Once you have chosen a problem to solve, download the .zip archive of the problem and unzip it. In the obtained folder there are:

• a file .pdf with the official problem statement
• one or more text files with examples of input sample.inp
• the corresponding correct outputs sample.cor

Step 1: Getting the C++ code to compile

After creating a C++ source file to solve the problem, compile it with g++ -std=c++11.

Common error(s)

Not using the flag -std=c++11.

Possible useful flags are -Wall -Wextra -Wno-overflow -Wpedantic -Werror -D_GLIBCXX_DEBUG

Step 2: Testing testing testing

Test the executable file obtained on the given example(s), for instance with ./a.out < sample.inp > output. Also, test your code against simple/trivial inputs, e.g. a graph with no-edges.

Common error(s)

Writing the input by hand.
Not checking the exact formatting of the output.

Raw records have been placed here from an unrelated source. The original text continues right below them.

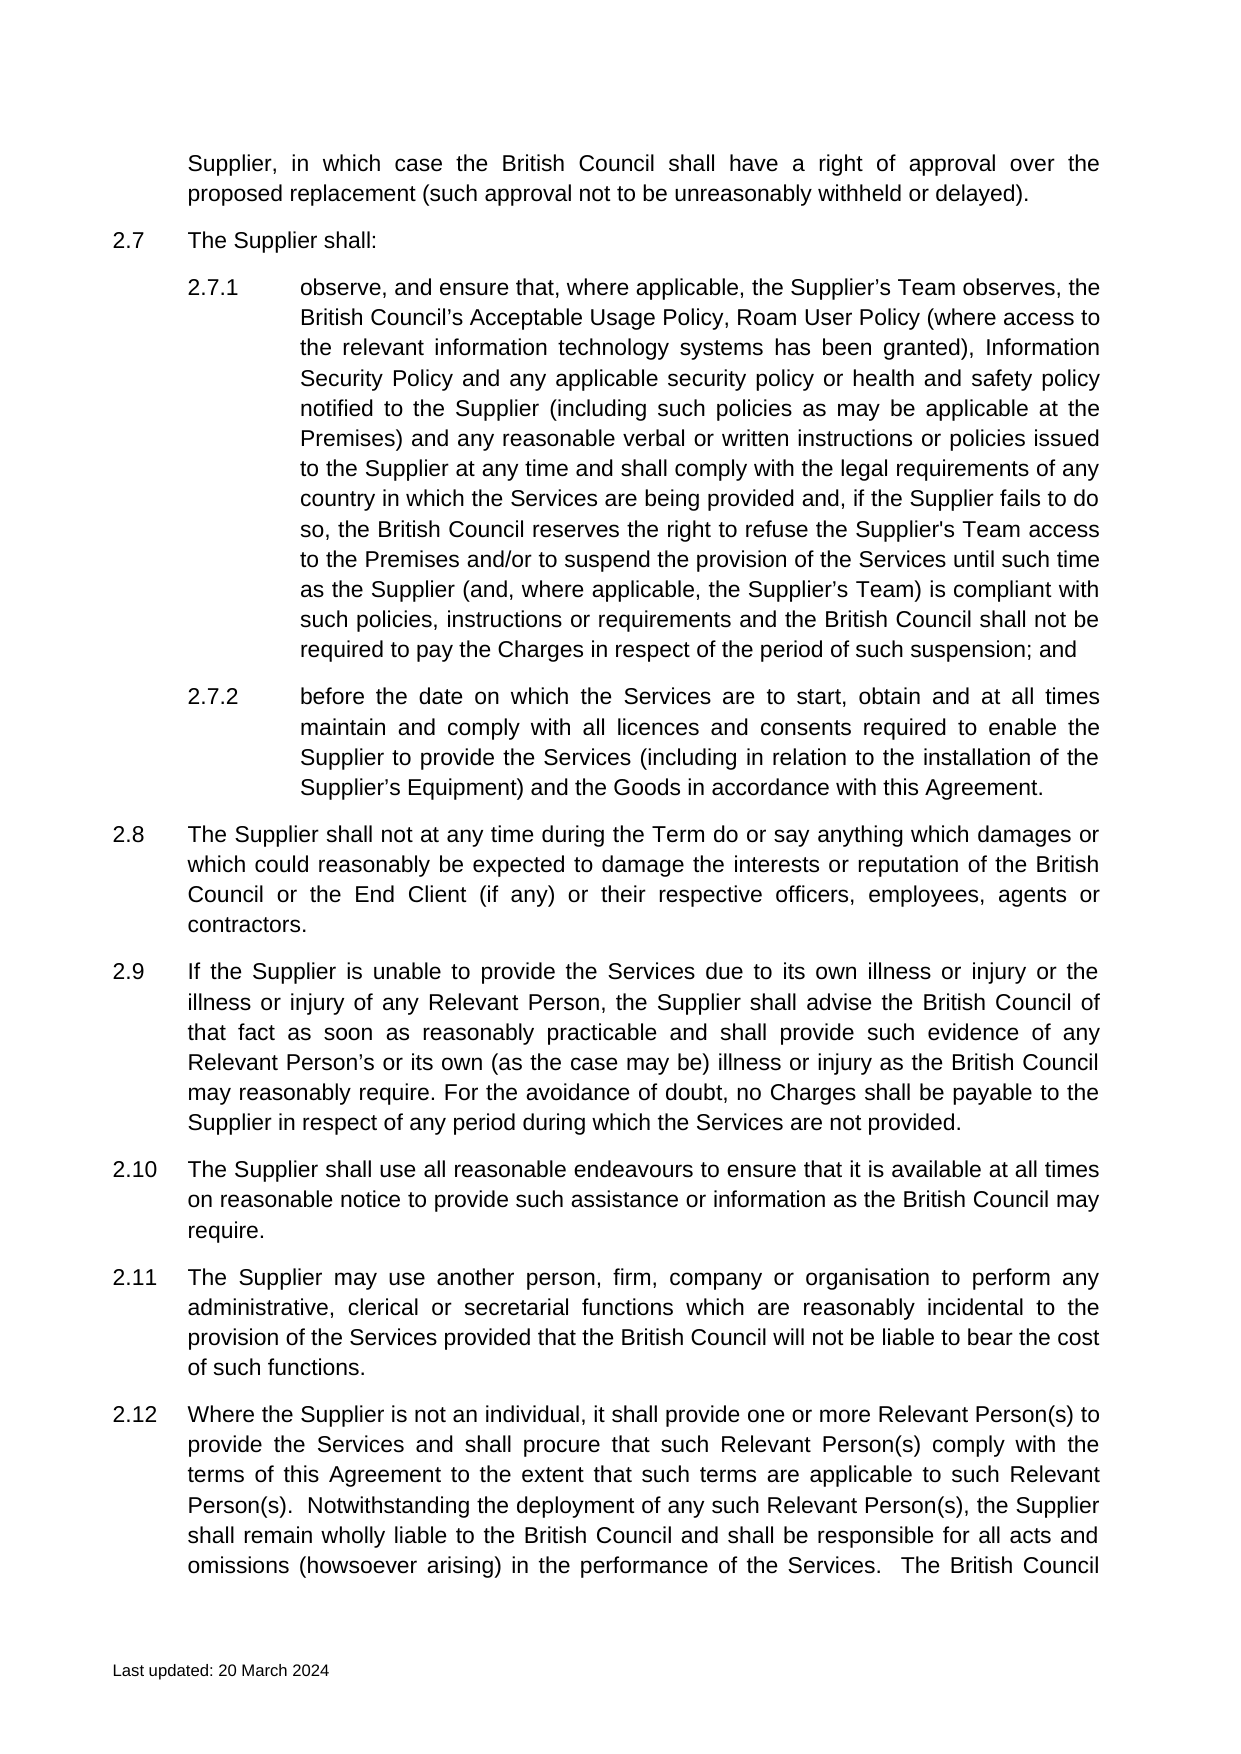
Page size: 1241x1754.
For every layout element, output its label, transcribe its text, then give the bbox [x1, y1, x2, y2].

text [112, 150, 1101, 207]
text The Supplier shall not at any time during the Term do or say anything which damages or which could reasonably be expected to damage the interests or reputation of the British Council or the End Client (if any) or their respective officers, employees, agents or contractors. [112, 821, 1101, 938]
text If the Supplier is unable to provide the Services due to its own illness or injury or the illness or injury of any Relevant Person, the Supplier shall advise the British Council of that fact as soon as reasonably practicable and shall provide such evidence of any Relevant Person’s or its own (as the case may be) illness or injury as the British Council may reasonably require. For the avoidance of doubt, no Charges shall be payable to the Supplier in respect of any period during which the Services are not provided. [112, 958, 1101, 1136]
text The Supplier shall: [112, 227, 1101, 253]
text before the date on which the Services are to start, obtain and at all times maintain and comply with all licences and consents required to enable the Supplier to provide the Services (including in relation to the installation of the Supplier’s Equipment) and the Goods in accordance with this Agreement. [187, 683, 1101, 800]
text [112, 1401, 1101, 1578]
text The Supplier shall use all reasonable endeavours to ensure that it is available at all times on reasonable notice to provide such assistance or information as the British Council may require. [112, 1156, 1101, 1243]
text observe, and ensure that, where applicable, the Supplier’s Team observes, the British Council’s Acceptable Usage Policy, Roam User Policy (where access to the relevant information technology systems has been granted), Information Security Policy and any applicable security policy or health and safety policy notified to the Supplier (including such policies as may be applicable at the Premises) and any reasonable verbal or written instructions or policies issued to the Supplier at any time and shall comply with the legal requirements of any country in which the Services are being provided and, if the Supplier fails to do so, the British Council reserves the right to refuse the Supplier's Team access to the Premises and/or to suspend the provision of the Services until such time as the Supplier (and, where applicable, the Supplier’s Team) is compliant with such policies, instructions or requirements and the British Council shall not be required to pay the Charges in respect of the period of such suspension; and [187, 274, 1101, 663]
text The Supplier may use another person, firm, company or organisation to perform any administrative, clerical or secretarial functions which are reasonably incidental to the provision of the Services provided that the British Council will not be liable to bear the cost of such functions. [112, 1263, 1101, 1381]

To see whether the output is the same as sample.cor a way is to use diff output sample.cor

Step 3: Submitting the solution to the Jutge

Once the code compiles and on the given samples it gives the correct output submit it to the Jutge for automatic evaluation.

Common error(s)

Sending to the Jutge code that was not even compiled locally.
Not checking if the output was correct on the given inputs.

Step 4: I’m stuck. What can I do?

You are “stuck” on a problem if you spent around 1 hour trying to solve it but still the Jutge is rejecting your solution.

Possible approaches to getting “un-stuck” are:

• do not think about that problem for some time and come back to your code with fresh eyes

• look again at the theory

• try to explain your code to another student

• ask for hints, e.g. by email. Be specific on the type of help you need. Include in the email the code of your approach.

From this block of exercises, in class we solve together the ones marked with 🔶. They are the same as the one listed below.¹

Remember that for any doubt on the exercises you can ask me by email too until 6 days before the lab exam.

Footnotes

1. Recall that ❗ marks possibly harder problems.